The Taliban have been handed a huge financial and geopolitical edge in relations with the world’s biggest powers as the militant group seizes control of Afghanistan for a second time.
In 2010, a report by US military experts and geologists estimated that Afghanistan, one of the world’s poorest countries, was sitting on nearly $1 trillion (€850 billion) in mineral wealth, thanks to huge iron, copper, lithium, cobalt and rare-earth deposits.
In the subsequent decade, most of those resources remained untouched due to ongoing violence in the country. Meanwhile, the value of many of those minerals has skyrocketed, sparked by the global transition to green energy. A follow-up report by the Afghan government in 2017 estimated that Kabul’s new mineral wealth may be as high as $3 trillion, including fossil fuels.
Lithium, which is used in batteries for electric cars, smartphones and laptops, is facing unprecedented demand, with annual growth of 20 percent compared to just five to six percent a few years ago. The Pentagon memo called Afghanistan the Saudi Arabia of lithium and projected that the country’s lithium deposits could equal Bolivia’s — one of the world’s largest.
Copper, too, is benefiting from the post-COVID global economic recovery — up 43 percent over the past year. More than a quarter of Afghanistan’s future mineral wealth could be realized by expanding copper mining activities.
China, Pakistan show interest
While the West has threatened not to work with the Taliban after it effectively seized control of Kabul over the weekend, China, Russia and Pakistan are lining up to do business with the militant group — further adding to the US and Europe’s humiliation over the fall of the country.
As the manufacturer of almost half of the world’s industrial goods, China is stoking much of the global demand for commodities.

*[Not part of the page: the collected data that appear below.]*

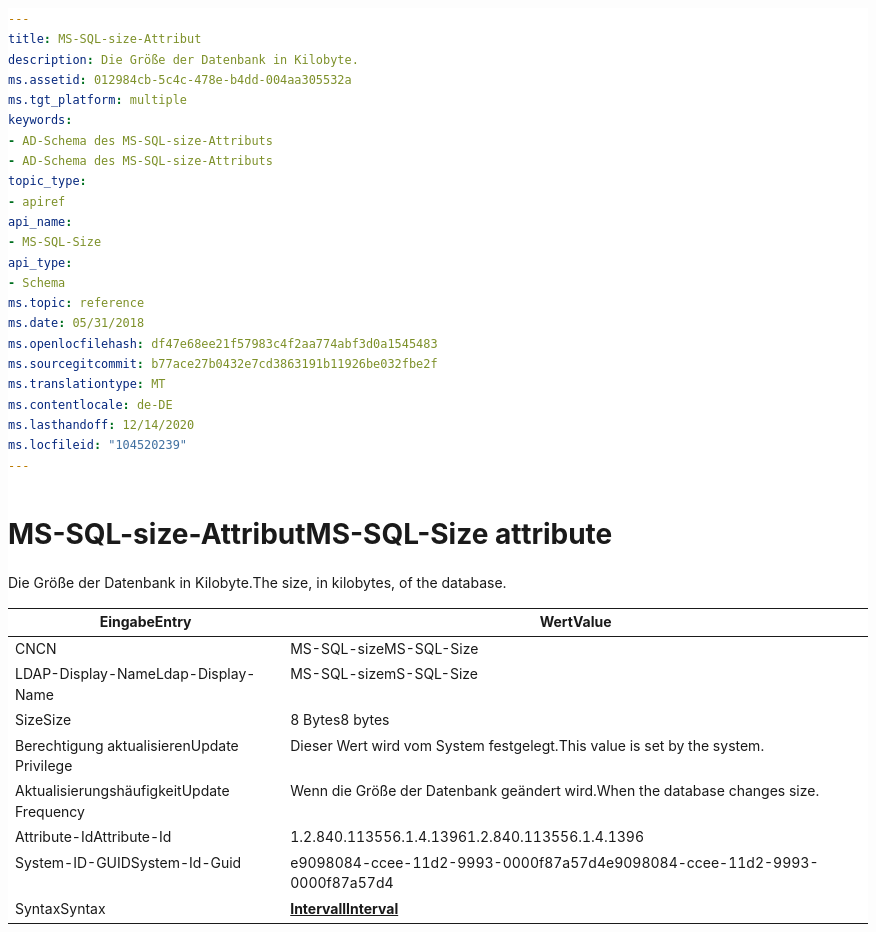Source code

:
 ```yaml
---
title: MS-SQL-size-Attribut
description: Die Größe der Datenbank in Kilobyte.
ms.assetid: 012984cb-5c4c-478e-b4dd-004aa305532a
ms.tgt_platform: multiple
keywords:
- AD-Schema des MS-SQL-size-Attributs
- AD-Schema des MS-SQL-size-Attributs
topic_type:
- apiref
api_name:
- MS-SQL-Size
api_type:
- Schema
ms.topic: reference
ms.date: 05/31/2018
ms.openlocfilehash: df47e68ee21f57983c4f2aa774abf3d0a1545483
ms.sourcegitcommit: b77ace27b0432e7cd3863191b11926be032fbe2f
ms.translationtype: MT
ms.contentlocale: de-DE
ms.lasthandoff: 12/14/2020
ms.locfileid: "104520239"
---
```

# <a name="ms-sql-size-attribute"></a><span data-ttu-id="db344-105">MS-SQL-size-Attribut</span><span class="sxs-lookup"><span data-stu-id="db344-105">MS-SQL-Size attribute</span></span>

<span data-ttu-id="db344-106">Die Größe der Datenbank in Kilobyte.</span><span class="sxs-lookup"><span data-stu-id="db344-106">The size, in kilobytes, of the database.</span></span>



| <span data-ttu-id="db344-107">Eingabe</span><span class="sxs-lookup"><span data-stu-id="db344-107">Entry</span></span> | <span data-ttu-id="db344-108">Wert</span><span class="sxs-lookup"><span data-stu-id="db344-108">Value</span></span> |
|-------------------|--------------------------------------|
| <span data-ttu-id="db344-109">CN</span><span class="sxs-lookup"><span data-stu-id="db344-109">CN</span></span>                | <span data-ttu-id="db344-110">MS-SQL-size</span><span class="sxs-lookup"><span data-stu-id="db344-110">MS-SQL-Size</span></span>                          |
| <span data-ttu-id="db344-111">LDAP-Display-Name</span><span class="sxs-lookup"><span data-stu-id="db344-111">Ldap-Display-Name</span></span> | <span data-ttu-id="db344-112">MS-SQL-size</span><span class="sxs-lookup"><span data-stu-id="db344-112">mS-SQL-Size</span></span>                          |
| <span data-ttu-id="db344-113">Size</span><span class="sxs-lookup"><span data-stu-id="db344-113">Size</span></span>              | <span data-ttu-id="db344-114">8 Bytes</span><span class="sxs-lookup"><span data-stu-id="db344-114">8 bytes</span></span>                              |
| <span data-ttu-id="db344-115">Berechtigung aktualisieren</span><span class="sxs-lookup"><span data-stu-id="db344-115">Update Privilege</span></span>  | <span data-ttu-id="db344-116">Dieser Wert wird vom System festgelegt.</span><span class="sxs-lookup"><span data-stu-id="db344-116">This value is set by the system.</span></span>     |
| <span data-ttu-id="db344-117">Aktualisierungshäufigkeit</span><span class="sxs-lookup"><span data-stu-id="db344-117">Update Frequency</span></span>  | <span data-ttu-id="db344-118">Wenn die Größe der Datenbank geändert wird.</span><span class="sxs-lookup"><span data-stu-id="db344-118">When the database changes size.</span></span>      |
| <span data-ttu-id="db344-119">Attribute-Id</span><span class="sxs-lookup"><span data-stu-id="db344-119">Attribute-Id</span></span>      | <span data-ttu-id="db344-120">1.2.840.113556.1.4.1396</span><span class="sxs-lookup"><span data-stu-id="db344-120">1.2.840.113556.1.4.1396</span></span>              |
| <span data-ttu-id="db344-121">System-ID-GUID</span><span class="sxs-lookup"><span data-stu-id="db344-121">System-Id-Guid</span></span>    | <span data-ttu-id="db344-122">e9098084-ccee-11d2-9993-0000f87a57d4</span><span class="sxs-lookup"><span data-stu-id="db344-122">e9098084-ccee-11d2-9993-0000f87a57d4</span></span> |
| <span data-ttu-id="db344-123">Syntax</span><span class="sxs-lookup"><span data-stu-id="db344-123">Syntax</span></span>            | [<span data-ttu-id="db344-124">**Intervall**</span><span class="sxs-lookup"><span data-stu-id="db344-124">**Interval**</span></span>](s-interval.md)       |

Beijing — already Afghanistan’s largest foreign investor — is seen as likely to lead the race to help the country build an efficient mining system to meet its insatiable needs for minerals.
“Taliban control comes at a time when there is a supply crunch for these minerals for the foreseeable future and China needs them,” Michael Tanchum, a senior fellow at the Austrian Institute for European and Security Policy, told DW. “China is already in position in Afghanistan to mine these minerals.”
One of the Asian powerhouse’s mining giants, the Metallurgical Corporation of China (MCC), already has a 30-year lease to mine copper in Afghanistan’s barren Logar province.
Senior Taliban officials last month met Chinese Foreign Minister Wang Yi in Tianjin, where Taliban Political Commission Mullah Abdul Ghani Baradar said he hoped China would “play a bigger role in [Afghanistan’s] future reconstruction and economic development.”
On Monday, as the Taliban prepared to revert to the country’s old name — the Islamic Emirate of Afghanistan — China said it was ready for “friendly and cooperative relations” with the new rulers.
Another stop on the New Silk Road
Chinese state-run media, meanwhile, described how Afghanistan can now benefit from the country’s massive Belt and Road Initiative (BRI) — Beijing’s controversial infrastructure plan to build road, rail and sea routes through Asia to Europe.
But concerns about regional security must be addressed. A spillover of violence into other central Asian countries could leave a network of pipelines that supply much of China’s oil and gas vulnerable.
Beijing is also worried that the war-torn country could become a hideout for China’s minority Uyghur separatists and that its economic interests will be undermined by continued violence within Afghanistan.
“[The Chinese firm] MCC’s mining operations have been plagued by the instability in the country due to the conflict between the Taliban and the former Afghan government,” Tanchum, who is also a non-resident fellow at the Middle East Institute (MEI), added.
Improved security essential
“If the Taliban can provide China stable operating conditions, then the copper operations alone potentially could produce tens of billions of dollars of revenue, spurring the development of mining operations for other minerals in the country,” said Tanchum.
To date, the Afghan government hasn’t made a profit from its existing mining projects. According to a report by cable television broadcaster Al Jazeera, the government loses $300 million per year.
Afghanistan’s neighbor Pakistan is also set to benefit from Afghanistan’s minerals wealth. The Islamabad government, which supported the Taliban’s first takeover of Afghanistan in 1996, has maintained ties with the group and has been accused by the US of harboring Taliban militants.
Pakistan is also set to be a major beneficiary of China’s infrastructure investment — often dubbed the New Silk Road.
“Pakistan has a vested interest as the materials could potentially be transported along the commercial transit route from Pakistan to China,” Tanchum told DW, adding that a deal with the Taliban would give Islamabad the incentive to support a stable security environment in the region.